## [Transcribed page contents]
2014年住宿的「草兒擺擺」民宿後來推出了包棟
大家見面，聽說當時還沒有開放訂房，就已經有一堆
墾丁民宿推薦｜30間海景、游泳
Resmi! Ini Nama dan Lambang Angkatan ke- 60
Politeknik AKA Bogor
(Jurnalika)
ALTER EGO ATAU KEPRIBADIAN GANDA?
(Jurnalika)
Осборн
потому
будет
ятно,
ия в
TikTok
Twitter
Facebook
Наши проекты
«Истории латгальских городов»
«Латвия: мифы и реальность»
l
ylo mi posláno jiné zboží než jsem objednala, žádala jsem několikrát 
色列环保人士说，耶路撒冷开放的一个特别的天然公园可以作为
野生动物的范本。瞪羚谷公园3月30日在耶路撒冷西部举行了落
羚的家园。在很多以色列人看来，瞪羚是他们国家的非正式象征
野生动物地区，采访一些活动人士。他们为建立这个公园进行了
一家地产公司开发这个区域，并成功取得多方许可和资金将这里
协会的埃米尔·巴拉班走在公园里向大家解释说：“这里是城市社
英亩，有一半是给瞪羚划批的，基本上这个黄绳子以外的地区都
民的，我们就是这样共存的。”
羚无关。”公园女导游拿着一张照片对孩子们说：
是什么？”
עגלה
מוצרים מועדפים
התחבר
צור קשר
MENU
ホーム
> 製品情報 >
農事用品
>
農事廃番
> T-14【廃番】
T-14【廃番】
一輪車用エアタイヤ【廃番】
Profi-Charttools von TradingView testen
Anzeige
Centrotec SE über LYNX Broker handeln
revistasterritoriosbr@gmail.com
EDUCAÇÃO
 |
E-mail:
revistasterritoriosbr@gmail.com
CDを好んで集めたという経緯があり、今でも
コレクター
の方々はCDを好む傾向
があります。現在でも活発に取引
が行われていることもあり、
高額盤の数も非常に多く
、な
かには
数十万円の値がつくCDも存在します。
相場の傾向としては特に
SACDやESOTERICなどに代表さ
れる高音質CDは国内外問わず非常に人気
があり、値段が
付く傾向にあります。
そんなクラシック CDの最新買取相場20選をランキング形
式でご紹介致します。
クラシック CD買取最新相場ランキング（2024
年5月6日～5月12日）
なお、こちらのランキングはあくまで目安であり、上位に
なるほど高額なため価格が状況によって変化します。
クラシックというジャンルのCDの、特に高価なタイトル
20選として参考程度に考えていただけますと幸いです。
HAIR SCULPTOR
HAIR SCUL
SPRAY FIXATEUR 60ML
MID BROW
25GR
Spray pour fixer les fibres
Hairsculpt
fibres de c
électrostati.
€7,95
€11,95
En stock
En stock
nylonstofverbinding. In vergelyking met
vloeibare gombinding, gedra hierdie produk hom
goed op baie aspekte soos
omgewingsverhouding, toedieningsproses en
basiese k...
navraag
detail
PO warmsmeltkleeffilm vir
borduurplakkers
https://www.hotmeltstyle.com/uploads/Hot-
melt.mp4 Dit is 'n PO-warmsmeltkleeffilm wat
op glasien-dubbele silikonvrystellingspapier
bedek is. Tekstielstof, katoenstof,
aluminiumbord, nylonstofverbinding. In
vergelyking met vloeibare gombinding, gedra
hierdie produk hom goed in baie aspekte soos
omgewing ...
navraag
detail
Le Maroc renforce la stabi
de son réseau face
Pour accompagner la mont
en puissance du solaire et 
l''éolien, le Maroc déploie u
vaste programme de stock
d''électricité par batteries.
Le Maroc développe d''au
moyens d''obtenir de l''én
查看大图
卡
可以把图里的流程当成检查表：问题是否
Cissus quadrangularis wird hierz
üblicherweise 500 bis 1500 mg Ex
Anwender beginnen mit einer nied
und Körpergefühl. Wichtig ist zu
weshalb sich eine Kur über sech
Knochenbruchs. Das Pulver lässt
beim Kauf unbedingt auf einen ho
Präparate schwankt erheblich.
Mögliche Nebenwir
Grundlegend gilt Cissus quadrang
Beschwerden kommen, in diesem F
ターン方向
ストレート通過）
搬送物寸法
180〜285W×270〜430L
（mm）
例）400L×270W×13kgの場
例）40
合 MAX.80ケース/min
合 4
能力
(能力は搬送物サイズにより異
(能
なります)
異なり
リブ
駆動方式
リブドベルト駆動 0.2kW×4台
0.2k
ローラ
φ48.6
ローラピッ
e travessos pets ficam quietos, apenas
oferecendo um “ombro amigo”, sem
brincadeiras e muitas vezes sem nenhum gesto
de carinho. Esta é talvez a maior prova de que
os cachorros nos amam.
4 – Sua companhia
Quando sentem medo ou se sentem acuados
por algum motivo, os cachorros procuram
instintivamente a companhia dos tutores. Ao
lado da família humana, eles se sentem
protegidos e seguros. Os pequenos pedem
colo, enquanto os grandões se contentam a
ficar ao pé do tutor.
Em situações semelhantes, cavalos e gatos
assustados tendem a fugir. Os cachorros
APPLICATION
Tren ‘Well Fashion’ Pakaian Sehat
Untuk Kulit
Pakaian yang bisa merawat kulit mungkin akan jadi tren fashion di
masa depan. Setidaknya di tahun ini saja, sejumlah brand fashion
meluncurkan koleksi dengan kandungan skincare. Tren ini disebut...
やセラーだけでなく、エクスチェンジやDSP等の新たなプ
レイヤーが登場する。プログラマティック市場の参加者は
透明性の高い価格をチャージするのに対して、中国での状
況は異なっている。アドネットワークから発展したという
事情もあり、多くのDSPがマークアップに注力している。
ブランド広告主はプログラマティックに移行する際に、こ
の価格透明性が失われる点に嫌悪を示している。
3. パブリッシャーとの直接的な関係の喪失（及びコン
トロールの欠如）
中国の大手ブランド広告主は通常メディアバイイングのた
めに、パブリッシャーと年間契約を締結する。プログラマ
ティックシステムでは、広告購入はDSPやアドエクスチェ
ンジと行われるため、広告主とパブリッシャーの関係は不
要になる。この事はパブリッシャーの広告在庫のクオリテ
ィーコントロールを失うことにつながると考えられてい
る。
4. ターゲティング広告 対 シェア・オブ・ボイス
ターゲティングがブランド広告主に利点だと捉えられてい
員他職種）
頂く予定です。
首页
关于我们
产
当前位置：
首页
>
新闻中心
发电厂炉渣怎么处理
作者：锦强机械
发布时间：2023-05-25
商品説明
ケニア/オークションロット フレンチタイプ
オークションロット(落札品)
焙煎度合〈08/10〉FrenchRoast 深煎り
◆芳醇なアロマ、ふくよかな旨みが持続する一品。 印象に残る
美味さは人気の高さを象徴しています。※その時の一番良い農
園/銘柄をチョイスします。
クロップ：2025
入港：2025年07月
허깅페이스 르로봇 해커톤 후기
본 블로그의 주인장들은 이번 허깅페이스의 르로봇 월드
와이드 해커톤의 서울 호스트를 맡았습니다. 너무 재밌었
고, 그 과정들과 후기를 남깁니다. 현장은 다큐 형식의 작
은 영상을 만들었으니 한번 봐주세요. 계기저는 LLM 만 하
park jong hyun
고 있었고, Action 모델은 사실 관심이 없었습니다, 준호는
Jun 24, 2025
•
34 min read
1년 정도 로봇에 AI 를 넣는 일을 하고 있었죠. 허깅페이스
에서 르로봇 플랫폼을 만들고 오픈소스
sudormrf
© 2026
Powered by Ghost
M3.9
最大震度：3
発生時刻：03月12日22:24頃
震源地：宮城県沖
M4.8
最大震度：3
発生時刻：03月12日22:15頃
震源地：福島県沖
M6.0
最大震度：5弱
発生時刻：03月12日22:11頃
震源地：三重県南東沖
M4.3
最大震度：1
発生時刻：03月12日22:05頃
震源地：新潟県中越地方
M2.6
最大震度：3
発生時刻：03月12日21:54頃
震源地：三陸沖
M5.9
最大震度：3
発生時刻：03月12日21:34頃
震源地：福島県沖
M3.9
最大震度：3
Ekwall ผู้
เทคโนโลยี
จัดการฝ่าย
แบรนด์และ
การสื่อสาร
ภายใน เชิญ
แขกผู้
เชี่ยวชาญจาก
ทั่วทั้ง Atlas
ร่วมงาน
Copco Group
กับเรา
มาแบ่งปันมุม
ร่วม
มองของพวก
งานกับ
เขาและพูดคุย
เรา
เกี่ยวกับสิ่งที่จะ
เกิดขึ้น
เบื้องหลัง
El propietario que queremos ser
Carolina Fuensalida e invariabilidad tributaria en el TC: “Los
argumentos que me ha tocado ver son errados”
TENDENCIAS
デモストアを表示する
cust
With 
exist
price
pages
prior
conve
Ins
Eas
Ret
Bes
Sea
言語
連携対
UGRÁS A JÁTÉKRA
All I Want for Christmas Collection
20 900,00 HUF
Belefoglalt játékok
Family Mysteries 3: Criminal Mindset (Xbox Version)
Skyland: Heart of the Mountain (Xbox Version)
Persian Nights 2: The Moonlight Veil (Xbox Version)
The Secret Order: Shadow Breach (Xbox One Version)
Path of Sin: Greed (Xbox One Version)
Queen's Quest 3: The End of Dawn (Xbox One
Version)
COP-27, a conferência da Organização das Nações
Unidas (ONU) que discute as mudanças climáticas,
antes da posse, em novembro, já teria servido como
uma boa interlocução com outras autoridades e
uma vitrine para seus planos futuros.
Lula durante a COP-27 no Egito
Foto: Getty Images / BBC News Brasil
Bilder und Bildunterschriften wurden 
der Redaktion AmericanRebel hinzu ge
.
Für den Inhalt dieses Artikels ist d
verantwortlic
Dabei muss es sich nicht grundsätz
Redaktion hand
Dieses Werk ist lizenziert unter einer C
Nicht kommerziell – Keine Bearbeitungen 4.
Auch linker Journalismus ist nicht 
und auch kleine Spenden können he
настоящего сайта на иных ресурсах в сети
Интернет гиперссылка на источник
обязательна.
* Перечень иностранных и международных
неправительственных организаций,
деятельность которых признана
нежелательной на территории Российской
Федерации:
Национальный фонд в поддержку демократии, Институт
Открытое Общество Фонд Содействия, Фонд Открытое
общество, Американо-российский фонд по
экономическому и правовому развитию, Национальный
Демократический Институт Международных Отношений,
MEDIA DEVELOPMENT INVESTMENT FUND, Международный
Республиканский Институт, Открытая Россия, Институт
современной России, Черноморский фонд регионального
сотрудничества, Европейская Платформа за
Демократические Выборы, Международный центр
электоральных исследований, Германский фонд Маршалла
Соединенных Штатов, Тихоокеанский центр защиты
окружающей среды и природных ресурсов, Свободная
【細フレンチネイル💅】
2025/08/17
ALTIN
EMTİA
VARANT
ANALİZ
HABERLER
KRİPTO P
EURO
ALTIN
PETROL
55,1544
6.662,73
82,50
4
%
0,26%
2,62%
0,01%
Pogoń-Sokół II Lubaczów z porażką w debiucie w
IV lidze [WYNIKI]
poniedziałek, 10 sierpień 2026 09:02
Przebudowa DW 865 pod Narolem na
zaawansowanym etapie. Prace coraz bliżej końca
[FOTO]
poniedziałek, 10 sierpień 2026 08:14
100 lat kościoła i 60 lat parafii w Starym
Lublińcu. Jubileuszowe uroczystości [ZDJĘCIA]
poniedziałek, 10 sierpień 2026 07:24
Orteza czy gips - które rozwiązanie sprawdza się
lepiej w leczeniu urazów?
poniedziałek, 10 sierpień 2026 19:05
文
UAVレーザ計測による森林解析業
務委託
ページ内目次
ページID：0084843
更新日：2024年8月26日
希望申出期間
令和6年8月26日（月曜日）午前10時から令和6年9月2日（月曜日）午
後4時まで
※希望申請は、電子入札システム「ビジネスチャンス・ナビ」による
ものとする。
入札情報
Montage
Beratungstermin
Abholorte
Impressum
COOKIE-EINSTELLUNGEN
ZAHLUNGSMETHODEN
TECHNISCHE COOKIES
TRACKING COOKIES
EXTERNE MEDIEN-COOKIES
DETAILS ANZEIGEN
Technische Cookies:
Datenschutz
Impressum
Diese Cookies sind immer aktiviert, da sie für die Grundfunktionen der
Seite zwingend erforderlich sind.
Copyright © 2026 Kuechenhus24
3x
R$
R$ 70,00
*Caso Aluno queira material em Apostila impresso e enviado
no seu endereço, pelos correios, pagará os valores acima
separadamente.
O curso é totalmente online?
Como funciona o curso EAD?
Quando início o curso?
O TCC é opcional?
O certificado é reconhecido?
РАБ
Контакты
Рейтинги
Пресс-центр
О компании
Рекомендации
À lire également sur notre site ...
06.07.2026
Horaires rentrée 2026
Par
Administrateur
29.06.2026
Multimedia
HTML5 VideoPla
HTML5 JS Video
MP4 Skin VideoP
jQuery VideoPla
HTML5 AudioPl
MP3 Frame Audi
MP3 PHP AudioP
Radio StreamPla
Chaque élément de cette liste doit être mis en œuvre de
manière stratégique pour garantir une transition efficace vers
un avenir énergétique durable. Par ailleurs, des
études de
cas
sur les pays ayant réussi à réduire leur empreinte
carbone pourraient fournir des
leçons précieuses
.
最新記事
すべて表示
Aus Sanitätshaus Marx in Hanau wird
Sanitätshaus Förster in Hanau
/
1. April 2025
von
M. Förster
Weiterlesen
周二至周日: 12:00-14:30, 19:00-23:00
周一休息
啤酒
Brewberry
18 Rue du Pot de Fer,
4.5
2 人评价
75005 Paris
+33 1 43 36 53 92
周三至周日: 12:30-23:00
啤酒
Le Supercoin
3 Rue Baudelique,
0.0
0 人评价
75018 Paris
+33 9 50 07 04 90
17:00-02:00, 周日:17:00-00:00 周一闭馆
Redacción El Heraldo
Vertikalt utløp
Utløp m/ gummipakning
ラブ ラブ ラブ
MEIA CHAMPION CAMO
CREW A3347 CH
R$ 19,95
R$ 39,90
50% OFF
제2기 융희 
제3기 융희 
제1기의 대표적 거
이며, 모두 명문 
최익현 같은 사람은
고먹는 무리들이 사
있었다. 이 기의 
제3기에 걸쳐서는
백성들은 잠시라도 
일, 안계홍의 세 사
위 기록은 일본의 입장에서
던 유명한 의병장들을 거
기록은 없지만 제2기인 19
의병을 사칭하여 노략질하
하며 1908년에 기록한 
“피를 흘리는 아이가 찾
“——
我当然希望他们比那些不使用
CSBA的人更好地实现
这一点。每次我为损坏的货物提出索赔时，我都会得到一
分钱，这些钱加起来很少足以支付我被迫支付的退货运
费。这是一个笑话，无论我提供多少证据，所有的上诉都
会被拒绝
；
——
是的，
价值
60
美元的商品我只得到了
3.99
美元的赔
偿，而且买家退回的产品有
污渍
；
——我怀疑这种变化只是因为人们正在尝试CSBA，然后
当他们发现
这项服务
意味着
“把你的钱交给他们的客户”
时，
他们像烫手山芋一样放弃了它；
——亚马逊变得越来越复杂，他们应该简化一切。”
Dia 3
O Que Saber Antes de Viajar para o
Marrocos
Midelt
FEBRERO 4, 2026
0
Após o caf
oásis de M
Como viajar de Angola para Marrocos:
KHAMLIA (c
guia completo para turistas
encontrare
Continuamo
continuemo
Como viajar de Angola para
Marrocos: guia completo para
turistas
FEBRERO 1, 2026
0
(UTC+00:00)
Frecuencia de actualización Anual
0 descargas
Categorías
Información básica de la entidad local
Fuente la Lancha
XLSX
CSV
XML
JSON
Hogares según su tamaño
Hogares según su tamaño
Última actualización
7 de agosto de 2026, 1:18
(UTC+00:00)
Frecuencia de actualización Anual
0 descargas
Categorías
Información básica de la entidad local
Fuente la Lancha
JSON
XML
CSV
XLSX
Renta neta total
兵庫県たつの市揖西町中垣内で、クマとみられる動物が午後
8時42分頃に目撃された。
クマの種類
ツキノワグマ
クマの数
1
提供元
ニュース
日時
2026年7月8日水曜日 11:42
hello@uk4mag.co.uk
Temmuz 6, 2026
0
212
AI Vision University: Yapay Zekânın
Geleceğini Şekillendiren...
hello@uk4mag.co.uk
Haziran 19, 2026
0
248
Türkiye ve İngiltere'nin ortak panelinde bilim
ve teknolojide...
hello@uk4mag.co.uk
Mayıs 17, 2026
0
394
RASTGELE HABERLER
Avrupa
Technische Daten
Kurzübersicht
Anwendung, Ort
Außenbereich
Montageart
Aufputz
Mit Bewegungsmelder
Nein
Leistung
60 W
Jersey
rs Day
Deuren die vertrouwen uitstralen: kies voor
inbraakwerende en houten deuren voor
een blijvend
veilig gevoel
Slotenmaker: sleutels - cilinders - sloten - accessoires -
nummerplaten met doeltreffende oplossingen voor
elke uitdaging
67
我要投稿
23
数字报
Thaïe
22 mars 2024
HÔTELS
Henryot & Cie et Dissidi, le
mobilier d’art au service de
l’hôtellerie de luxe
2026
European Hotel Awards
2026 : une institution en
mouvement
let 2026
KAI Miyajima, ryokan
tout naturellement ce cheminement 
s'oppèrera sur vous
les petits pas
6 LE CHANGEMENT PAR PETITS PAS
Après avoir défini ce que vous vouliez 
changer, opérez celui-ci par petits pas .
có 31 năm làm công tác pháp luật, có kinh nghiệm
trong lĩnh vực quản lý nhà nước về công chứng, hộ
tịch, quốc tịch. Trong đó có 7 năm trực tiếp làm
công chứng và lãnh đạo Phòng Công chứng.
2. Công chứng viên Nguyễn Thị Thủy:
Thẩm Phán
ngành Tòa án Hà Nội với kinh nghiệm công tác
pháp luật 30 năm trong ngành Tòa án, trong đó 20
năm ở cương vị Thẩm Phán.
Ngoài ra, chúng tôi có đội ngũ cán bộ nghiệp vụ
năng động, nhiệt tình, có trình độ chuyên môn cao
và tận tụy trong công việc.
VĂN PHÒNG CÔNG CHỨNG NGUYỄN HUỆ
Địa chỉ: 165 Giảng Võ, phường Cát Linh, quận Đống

## [Task directions]
Please copy, exactly and with nothing else, the lines above beginning at the line that has "CSBA的人更好地实现" and ending with the line that has "tịch, quốc tịch.".

## [Exercise answer]
CSBA的人更好地实现
这一点。每次我为损坏的货物提出索赔时，我都会得到一
分钱，这些钱加起来很少足以支付我被迫支付的退货运
费。这是一个笑话，无论我提供多少证据，所有的上诉都
会被拒绝
；
——
是的，
价值
60
美元的商品我只得到了
3.99
美元的赔
偿，而且买家退回的产品有
污渍
；
——我怀疑这种变化只是因为人们正在尝试CSBA，然后
当他们发现
这项服务
意味着
“把你的钱交给他们的客户”
时，
他们像烫手山芋一样放弃了它；
——亚马逊变得越来越复杂，他们应该简化一切。”
Dia 3
O Que Saber Antes de Viajar para o
Marrocos
Midelt
FEBRERO 4, 2026
0
Após o caf
oásis de M
Como viajar de Angola para Marrocos:
KHAMLIA (c
guia completo para turistas
encontrare
Continuamo
continuemo
Como viajar de Angola para
Marrocos: guia completo para
turistas
FEBRERO 1, 2026
0
(UTC+00:00)
Frecuencia de actualización Anual
0 descargas
Categorías
Información básica de la entidad local
Fuente la Lancha
XLSX
CSV
XML
JSON
Hogares según su tamaño
Hogares según su tamaño
Última actualización
7 de agosto de 2026, 1:18
(UTC+00:00)
Frecuencia de actualización Anual
0 descargas
Categorías
Información básica de la entidad local
Fuente la Lancha
JSON
XML
CSV
XLSX
Renta neta total
兵庫県たつの市揖西町中垣内で、クマとみられる動物が午後
8時42分頃に目撃された。
クマの種類
ツキノワグマ
クマの数
1
提供元
ニュース
日時
2026年7月8日水曜日 11:42
hello@uk4mag.co.uk
Temmuz 6, 2026
0
212
AI Vision University: Yapay Zekânın
Geleceğini Şekillendiren...
hello@uk4mag.co.uk
Haziran 19, 2026
0
248
Türkiye ve İngiltere'nin ortak panelinde bilim
ve teknolojide...
hello@uk4mag.co.uk
Mayıs 17, 2026
0
394
RASTGELE HABERLER
Avrupa
Technische Daten
Kurzübersicht
Anwendung, Ort
Außenbereich
Montageart
Aufputz
Mit Bewegungsmelder
Nein
Leistung
60 W
Jersey
rs Day
Deuren die vertrouwen uitstralen: kies voor
inbraakwerende en houten deuren voor
een blijvend
veilig gevoel
Slotenmaker: sleutels - cilinders - sloten - accessoires -
nummerplaten met doeltreffende oplossingen voor
elke uitdaging
67
我要投稿
23
数字报
Thaïe
22 mars 2024
HÔTELS
Henryot & Cie et Dissidi, le
mobilier d’art au service de
l’hôtellerie de luxe
2026
European Hotel Awards
2026 : une institution en
mouvement
let 2026
KAI Miyajima, ryokan
tout naturellement ce cheminement 
s'oppèrera sur vous
les petits pas
6 LE CHANGEMENT PAR PETITS PAS
Après avoir défini ce que vous vouliez 
changer, opérez celui-ci par petits pas .
có 31 năm làm công tác pháp luật, có kinh nghiệm
trong lĩnh vực quản lý nhà nước về công chứng, hộ
tịch, quốc tịch. Trong đó có 7 năm trực tiếp làm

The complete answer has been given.